We watched it! not bad. Tomorrow we are on our way to the dealer..... J/K









How 'bout "*Outbackers Television*" or *OBTV *for short!


----------



## Dan L (Jan 24, 2008)

Outbackers TV.

I think you are onto something. It would certainly be better than some of the other reality shows out there.


----------



## Nathan (Jan 2, 2007)

We watched the show too. They are always too focused on the 100k+ units for our taste. The trailer from China was great news...

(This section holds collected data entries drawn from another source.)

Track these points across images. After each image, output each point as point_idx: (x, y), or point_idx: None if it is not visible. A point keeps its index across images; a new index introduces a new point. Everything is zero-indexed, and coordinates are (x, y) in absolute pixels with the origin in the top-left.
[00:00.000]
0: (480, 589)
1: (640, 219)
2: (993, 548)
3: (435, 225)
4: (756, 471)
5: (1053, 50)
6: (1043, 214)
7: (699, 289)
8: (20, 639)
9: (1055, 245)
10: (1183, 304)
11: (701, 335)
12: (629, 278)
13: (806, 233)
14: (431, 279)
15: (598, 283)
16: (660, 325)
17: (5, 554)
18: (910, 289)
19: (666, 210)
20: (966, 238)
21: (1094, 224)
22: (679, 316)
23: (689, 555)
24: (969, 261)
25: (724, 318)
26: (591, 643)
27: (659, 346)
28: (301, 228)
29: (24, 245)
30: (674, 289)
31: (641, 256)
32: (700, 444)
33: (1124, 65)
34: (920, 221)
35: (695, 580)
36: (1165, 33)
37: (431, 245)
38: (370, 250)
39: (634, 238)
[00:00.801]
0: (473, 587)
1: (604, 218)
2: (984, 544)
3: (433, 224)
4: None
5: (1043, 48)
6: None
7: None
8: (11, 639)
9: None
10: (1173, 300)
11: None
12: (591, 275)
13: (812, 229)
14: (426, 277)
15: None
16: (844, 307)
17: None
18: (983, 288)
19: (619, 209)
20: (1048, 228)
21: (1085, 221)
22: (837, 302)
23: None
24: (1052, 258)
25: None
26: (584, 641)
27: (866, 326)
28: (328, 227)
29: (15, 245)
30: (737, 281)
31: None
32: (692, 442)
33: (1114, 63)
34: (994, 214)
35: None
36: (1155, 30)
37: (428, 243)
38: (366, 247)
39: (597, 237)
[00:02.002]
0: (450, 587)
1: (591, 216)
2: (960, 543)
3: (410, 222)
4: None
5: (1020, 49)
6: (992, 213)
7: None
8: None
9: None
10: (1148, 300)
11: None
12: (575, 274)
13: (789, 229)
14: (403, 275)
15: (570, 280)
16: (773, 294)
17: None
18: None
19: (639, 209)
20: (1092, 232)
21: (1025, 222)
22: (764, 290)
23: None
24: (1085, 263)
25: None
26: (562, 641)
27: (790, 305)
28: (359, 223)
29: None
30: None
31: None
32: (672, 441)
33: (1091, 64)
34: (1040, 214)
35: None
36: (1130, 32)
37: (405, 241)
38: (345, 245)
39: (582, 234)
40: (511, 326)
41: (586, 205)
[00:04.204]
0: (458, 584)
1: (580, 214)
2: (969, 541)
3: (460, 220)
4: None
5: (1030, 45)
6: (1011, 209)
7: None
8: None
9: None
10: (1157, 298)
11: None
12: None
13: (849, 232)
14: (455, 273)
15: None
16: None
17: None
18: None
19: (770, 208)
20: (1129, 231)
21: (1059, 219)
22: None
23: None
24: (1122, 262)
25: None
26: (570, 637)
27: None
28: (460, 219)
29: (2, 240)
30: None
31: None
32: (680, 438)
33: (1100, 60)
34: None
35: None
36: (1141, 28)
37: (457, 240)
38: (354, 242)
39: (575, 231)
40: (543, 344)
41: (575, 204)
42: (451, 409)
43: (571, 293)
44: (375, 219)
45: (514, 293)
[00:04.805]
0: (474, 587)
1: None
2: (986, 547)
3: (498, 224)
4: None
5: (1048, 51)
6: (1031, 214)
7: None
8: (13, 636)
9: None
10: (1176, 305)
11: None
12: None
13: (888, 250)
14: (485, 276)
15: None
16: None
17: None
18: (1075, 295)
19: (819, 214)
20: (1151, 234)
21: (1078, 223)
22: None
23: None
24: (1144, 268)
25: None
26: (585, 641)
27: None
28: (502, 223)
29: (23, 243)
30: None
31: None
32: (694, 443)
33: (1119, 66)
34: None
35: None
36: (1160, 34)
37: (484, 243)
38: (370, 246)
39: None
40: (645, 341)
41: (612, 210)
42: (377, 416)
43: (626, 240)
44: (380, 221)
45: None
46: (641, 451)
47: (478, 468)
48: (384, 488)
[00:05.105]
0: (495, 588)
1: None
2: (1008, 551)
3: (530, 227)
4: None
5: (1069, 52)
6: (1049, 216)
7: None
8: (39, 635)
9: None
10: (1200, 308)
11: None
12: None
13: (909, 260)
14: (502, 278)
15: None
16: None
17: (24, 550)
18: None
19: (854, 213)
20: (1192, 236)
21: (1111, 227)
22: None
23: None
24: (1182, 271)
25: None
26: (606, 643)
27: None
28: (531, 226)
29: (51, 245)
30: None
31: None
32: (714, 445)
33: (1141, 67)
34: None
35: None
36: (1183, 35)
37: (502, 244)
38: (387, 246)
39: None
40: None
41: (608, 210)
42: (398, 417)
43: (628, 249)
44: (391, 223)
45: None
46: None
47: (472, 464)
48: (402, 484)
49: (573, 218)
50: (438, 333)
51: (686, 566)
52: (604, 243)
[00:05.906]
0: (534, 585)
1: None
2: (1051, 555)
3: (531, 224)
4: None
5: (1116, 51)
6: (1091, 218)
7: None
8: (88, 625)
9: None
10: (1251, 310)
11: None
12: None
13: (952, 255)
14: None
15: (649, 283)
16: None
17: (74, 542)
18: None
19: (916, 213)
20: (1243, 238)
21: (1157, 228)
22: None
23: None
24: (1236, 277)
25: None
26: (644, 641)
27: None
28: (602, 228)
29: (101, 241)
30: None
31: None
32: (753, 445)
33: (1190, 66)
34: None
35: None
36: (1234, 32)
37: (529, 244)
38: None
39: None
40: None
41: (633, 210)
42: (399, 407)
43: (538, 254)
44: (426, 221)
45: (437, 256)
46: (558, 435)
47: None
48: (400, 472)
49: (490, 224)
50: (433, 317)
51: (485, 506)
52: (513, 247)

The only really strange part is that they spent probably 20% of the show on TT's. Not a lot of focus on a big part of the total market!


----------



## jasonrebecca (Oct 30, 2007)

Yeah, we watched it.
Made me want a we bit of the luck of the Irish though.
Or maybe that 4x4 Ford Class C.


----------



## Sayonara (Jul 23, 2007)

They showed the 14k lb 5ers and the DW asked can our truck tow one of those.... dont know where she was going with that but ill let it sit for a while...


----------



## Nathan (Jan 2, 2007)

Sayonara said:


> They showed the 14k lb 5ers and the DW asked can our truck tow one of those.... dont know where she was going with that but ill let it sit for a while...

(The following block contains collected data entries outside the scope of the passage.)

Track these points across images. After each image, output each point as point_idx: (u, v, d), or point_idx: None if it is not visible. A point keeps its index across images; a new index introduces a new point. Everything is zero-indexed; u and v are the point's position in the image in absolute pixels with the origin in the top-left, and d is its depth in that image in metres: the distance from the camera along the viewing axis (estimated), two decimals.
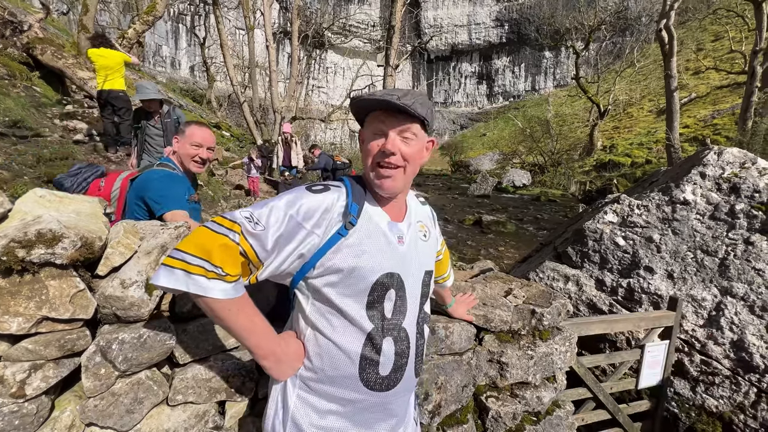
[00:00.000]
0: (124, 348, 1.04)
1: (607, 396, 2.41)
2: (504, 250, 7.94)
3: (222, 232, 0.81)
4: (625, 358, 2.55)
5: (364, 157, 0.96)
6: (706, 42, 31.12)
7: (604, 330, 2.38)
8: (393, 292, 0.94)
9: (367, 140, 0.94)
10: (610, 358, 2.52)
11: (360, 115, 0.98)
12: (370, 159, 0.93)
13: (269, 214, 0.85)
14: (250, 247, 0.83)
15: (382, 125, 0.91)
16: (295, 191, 0.91)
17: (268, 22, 14.23)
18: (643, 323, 2.59)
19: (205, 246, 0.80)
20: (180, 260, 0.79)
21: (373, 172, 0.93)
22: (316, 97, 49.84)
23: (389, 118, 0.90)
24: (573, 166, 19.94)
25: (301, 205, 0.87)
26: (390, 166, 0.91)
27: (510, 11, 51.47)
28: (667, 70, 11.52)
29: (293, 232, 0.86)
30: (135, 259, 1.13)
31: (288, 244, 0.86)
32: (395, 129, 0.90)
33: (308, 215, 0.87)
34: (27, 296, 0.92)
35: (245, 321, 0.87)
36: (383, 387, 0.94)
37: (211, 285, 0.79)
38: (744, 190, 2.84)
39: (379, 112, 0.92)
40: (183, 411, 1.15)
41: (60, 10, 22.35)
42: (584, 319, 2.48)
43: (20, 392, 0.93)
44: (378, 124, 0.91)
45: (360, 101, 0.92)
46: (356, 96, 0.92)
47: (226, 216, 0.85)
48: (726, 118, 19.26)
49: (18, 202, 1.06)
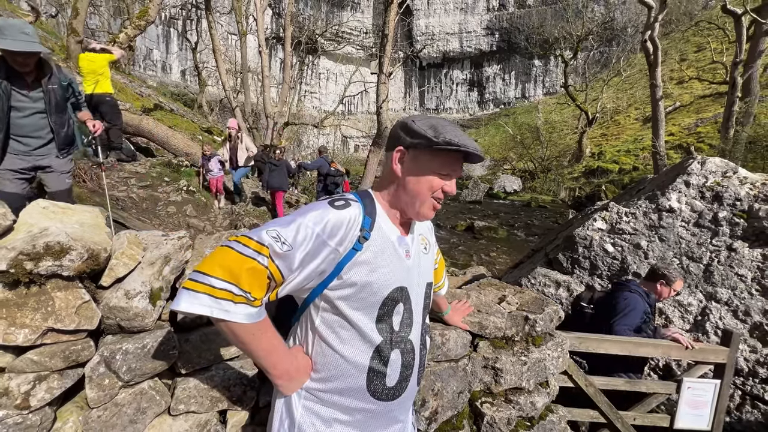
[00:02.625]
0: (127, 358, 1.05)
1: (628, 427, 2.19)
2: (496, 256, 8.02)
3: (250, 255, 0.79)
4: (655, 389, 2.24)
5: (414, 187, 0.95)
6: (689, 53, 32.07)
7: (619, 351, 2.17)
8: (401, 306, 0.97)
9: (427, 175, 0.95)
10: (633, 385, 2.24)
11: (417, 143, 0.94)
12: (428, 194, 0.96)
13: (297, 233, 0.84)
14: (277, 269, 0.82)
15: (455, 170, 0.96)
16: (319, 207, 0.90)
17: (260, 28, 14.27)
18: (680, 353, 2.27)
19: (232, 269, 0.77)
20: (205, 284, 0.76)
21: (426, 205, 0.97)
22: (309, 103, 49.84)
23: (460, 164, 0.97)
24: (562, 173, 20.28)
25: (327, 222, 0.87)
26: (441, 201, 0.98)
27: (500, 20, 52.40)
28: (653, 80, 11.85)
29: (318, 249, 0.85)
30: (139, 270, 1.14)
31: (312, 262, 0.85)
32: (460, 175, 0.98)
33: (333, 232, 0.87)
34: (33, 308, 0.93)
35: (266, 343, 0.87)
36: (389, 397, 0.97)
37: (237, 309, 0.77)
38: (726, 198, 2.95)
39: (455, 155, 0.94)
40: (185, 421, 1.16)
41: (48, 13, 22.06)
42: (597, 336, 2.24)
43: (25, 403, 0.93)
44: (451, 167, 0.95)
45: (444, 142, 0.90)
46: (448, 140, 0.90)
47: (252, 237, 0.82)
48: (709, 127, 19.82)
49: (22, 214, 1.07)
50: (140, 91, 14.78)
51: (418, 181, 0.95)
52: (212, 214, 6.34)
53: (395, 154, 0.98)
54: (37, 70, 2.44)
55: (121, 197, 5.60)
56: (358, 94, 25.22)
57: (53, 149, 2.62)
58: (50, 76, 2.51)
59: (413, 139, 0.94)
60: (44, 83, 2.47)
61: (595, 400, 2.16)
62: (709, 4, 30.82)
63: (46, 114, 2.52)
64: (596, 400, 2.16)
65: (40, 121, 2.52)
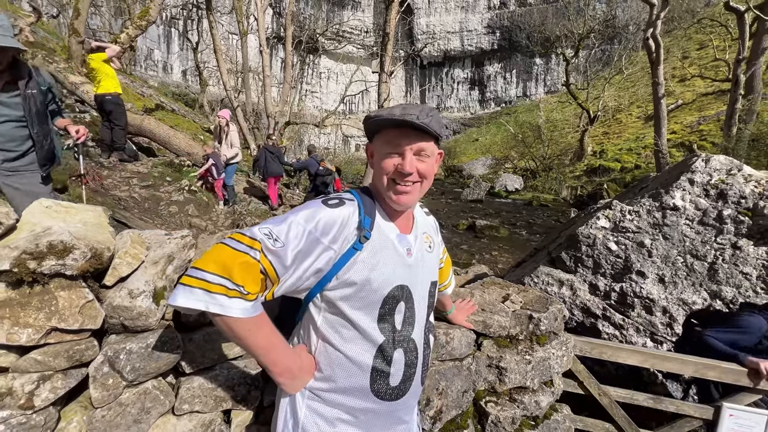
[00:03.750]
0: (131, 358, 1.05)
1: None
2: (498, 255, 8.01)
3: (242, 250, 0.80)
4: (686, 411, 1.97)
5: (377, 173, 0.96)
6: (692, 50, 31.93)
7: (640, 363, 1.99)
8: (403, 305, 0.96)
9: (380, 157, 0.94)
10: (658, 402, 2.01)
11: (371, 130, 0.97)
12: (385, 177, 0.93)
13: (288, 230, 0.84)
14: (269, 264, 0.82)
15: (399, 144, 0.90)
16: (312, 205, 0.91)
17: (261, 28, 14.27)
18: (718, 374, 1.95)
19: (225, 264, 0.78)
20: (199, 279, 0.77)
21: (390, 189, 0.93)
22: (310, 102, 49.84)
23: (406, 137, 0.89)
24: (564, 171, 20.22)
25: (319, 220, 0.87)
26: (407, 183, 0.92)
27: (501, 19, 52.25)
28: (655, 78, 11.79)
29: (311, 247, 0.85)
30: (142, 269, 1.14)
31: (306, 260, 0.85)
32: (412, 148, 0.90)
33: (326, 230, 0.87)
34: (37, 307, 0.93)
35: (263, 340, 0.87)
36: (393, 397, 0.96)
37: (232, 304, 0.78)
38: (731, 196, 2.93)
39: (395, 130, 0.90)
40: (189, 420, 1.16)
41: (50, 13, 22.10)
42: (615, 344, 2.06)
43: (29, 403, 0.93)
44: (394, 142, 0.91)
45: (379, 120, 0.91)
46: (372, 113, 0.91)
47: (245, 233, 0.84)
48: (711, 125, 19.73)
49: (25, 213, 1.07)
50: (142, 91, 14.81)
51: (377, 167, 0.95)
52: (214, 213, 6.34)
53: (367, 150, 1.03)
54: (10, 70, 2.07)
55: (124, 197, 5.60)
56: (359, 93, 25.22)
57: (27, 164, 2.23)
58: (29, 79, 2.15)
59: (366, 134, 0.99)
60: (22, 87, 2.11)
61: (611, 412, 2.03)
62: (711, 1, 30.69)
63: (27, 123, 2.16)
64: (612, 413, 2.03)
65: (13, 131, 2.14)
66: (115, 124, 5.97)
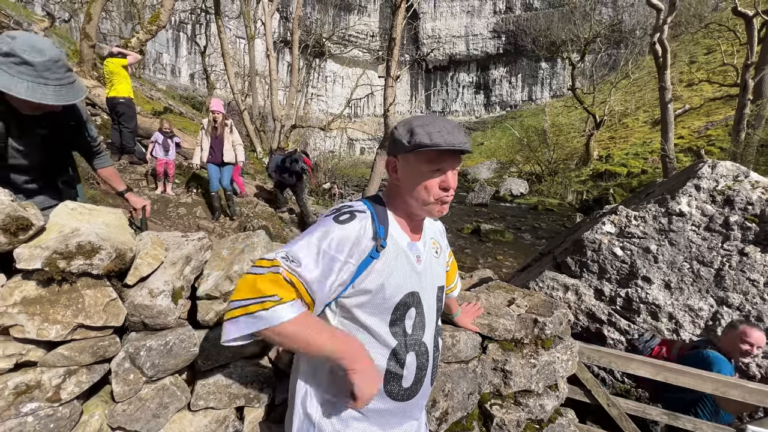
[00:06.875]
0: (151, 354, 1.09)
1: None
2: (503, 259, 8.00)
3: (264, 272, 0.85)
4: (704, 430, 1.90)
5: (410, 188, 0.98)
6: (699, 55, 31.75)
7: (652, 375, 1.95)
8: (413, 311, 1.00)
9: (420, 175, 0.96)
10: (674, 419, 1.96)
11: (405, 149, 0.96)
12: (431, 195, 0.96)
13: (305, 252, 0.89)
14: (297, 279, 0.86)
15: (443, 165, 0.95)
16: (325, 224, 0.94)
17: (269, 32, 14.43)
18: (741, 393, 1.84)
19: (255, 286, 0.83)
20: (238, 308, 0.82)
21: (435, 204, 0.98)
22: (316, 106, 50.18)
23: (450, 159, 0.95)
24: (570, 176, 20.14)
25: (332, 239, 0.90)
26: (447, 198, 0.98)
27: (507, 23, 52.32)
28: (661, 82, 11.75)
29: (329, 265, 0.89)
30: (162, 270, 1.19)
31: (329, 278, 0.89)
32: (454, 168, 0.97)
33: (340, 248, 0.90)
34: (65, 305, 0.98)
35: (317, 333, 0.86)
36: (405, 397, 1.00)
37: (271, 314, 0.81)
38: (738, 203, 2.93)
39: (437, 151, 0.93)
40: (204, 416, 1.20)
41: (62, 18, 22.52)
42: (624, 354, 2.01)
43: (56, 396, 0.98)
44: (438, 162, 0.94)
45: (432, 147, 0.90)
46: (423, 143, 0.91)
47: (265, 257, 0.89)
48: (719, 130, 19.57)
49: (52, 215, 1.12)
50: (150, 95, 15.01)
51: (415, 185, 0.97)
52: (220, 215, 6.41)
53: (389, 164, 1.02)
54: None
55: None
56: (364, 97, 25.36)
57: None
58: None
59: (396, 147, 0.98)
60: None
61: (621, 424, 2.02)
62: (719, 6, 30.50)
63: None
64: (622, 425, 2.02)
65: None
66: (125, 127, 6.08)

I know where you can pick up a F350 dually with the Tow Boss option. It increases the GCWR to 26,000 lbs!









I shouldn't laugh, I'm in the same boat. I'm sitting on the couch last night as I hear my DW talking to a friend on the phone about how I just had to get a new truck, but now we had might as well get a bigger trailer







.


----------



## Sayonara (Jul 23, 2007)

Nathan said:


> They showed the 14k lb 5ers and the DW asked can our truck tow one of those.... dont know where she was going with that but ill let it sit for a while...

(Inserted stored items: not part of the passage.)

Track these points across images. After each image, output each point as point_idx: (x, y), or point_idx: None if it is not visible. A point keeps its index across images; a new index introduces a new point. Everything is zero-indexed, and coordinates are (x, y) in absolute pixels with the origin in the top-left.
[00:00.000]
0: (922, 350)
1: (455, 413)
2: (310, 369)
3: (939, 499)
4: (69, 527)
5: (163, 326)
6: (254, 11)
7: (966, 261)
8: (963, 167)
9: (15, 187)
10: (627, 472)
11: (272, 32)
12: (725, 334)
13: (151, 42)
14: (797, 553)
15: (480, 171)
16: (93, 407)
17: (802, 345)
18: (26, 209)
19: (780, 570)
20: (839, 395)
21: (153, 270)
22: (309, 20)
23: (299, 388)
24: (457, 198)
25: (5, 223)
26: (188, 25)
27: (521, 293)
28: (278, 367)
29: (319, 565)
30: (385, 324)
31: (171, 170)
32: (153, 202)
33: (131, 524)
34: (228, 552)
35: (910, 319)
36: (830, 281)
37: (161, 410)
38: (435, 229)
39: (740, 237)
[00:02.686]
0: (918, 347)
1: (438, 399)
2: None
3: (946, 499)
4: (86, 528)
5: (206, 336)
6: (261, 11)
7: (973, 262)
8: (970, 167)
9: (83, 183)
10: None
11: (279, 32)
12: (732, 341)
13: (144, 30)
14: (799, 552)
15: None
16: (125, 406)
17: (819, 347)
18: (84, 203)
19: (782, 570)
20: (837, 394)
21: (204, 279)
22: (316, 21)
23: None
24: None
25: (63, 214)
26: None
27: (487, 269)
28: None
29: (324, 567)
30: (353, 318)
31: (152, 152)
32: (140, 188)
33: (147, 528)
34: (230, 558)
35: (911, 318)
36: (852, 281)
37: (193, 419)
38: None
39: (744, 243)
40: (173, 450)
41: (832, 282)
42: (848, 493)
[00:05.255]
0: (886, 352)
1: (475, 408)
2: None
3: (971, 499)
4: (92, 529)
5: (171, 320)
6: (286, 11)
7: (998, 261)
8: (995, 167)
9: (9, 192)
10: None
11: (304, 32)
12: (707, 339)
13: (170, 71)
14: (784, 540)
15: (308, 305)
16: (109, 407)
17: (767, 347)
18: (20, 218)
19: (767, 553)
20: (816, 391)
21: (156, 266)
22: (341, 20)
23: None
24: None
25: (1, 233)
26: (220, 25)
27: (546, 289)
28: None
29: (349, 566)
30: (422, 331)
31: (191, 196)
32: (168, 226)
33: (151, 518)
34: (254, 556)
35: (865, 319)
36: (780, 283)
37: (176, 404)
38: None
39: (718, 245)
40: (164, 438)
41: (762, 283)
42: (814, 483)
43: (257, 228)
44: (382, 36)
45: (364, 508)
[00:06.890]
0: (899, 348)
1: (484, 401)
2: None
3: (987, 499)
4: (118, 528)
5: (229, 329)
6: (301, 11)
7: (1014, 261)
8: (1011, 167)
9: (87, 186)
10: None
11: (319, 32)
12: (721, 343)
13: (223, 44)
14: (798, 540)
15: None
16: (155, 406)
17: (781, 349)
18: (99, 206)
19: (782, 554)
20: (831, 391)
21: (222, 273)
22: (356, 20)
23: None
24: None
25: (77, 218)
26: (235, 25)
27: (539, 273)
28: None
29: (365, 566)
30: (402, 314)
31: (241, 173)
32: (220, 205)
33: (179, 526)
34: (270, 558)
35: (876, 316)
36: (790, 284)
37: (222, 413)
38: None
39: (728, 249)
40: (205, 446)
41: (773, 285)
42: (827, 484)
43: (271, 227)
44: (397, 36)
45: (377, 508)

I know where you can pick up a F350 dually with the Tow Boss option. It increases the GCWR to 26,000 lbs!








[/quote]
STOP IT and dont tell the DW. im writing it off as some sort of pregnant hormonal something.


----------



## Oregon_Camper (Sep 13, 2004)

Dan L said:


> Outbackers TV.
> 
> I think you are onto something. It would certainly be better than some of the other reality shows out there.


Took the kids to see Horton Hears a Who this weekend...one of the ads before the movie was for a new reality TV show. Ready for this one? Is is a dog grooming reality show named "Groomer Has It". My wife leaned over and said something like, "have we done everything else and this is all that's left for reality TV"? Come on...Dog Grooming? Really?

http://www.dogchannel.com/dog-news/dog-gro...ity-series.aspx


----------



## California Jim (Dec 11, 2003)

Saw the show as well. I enjoyed the hostess the mostess







Ummm, but yeah, nice to see some good lookin RV's too


----------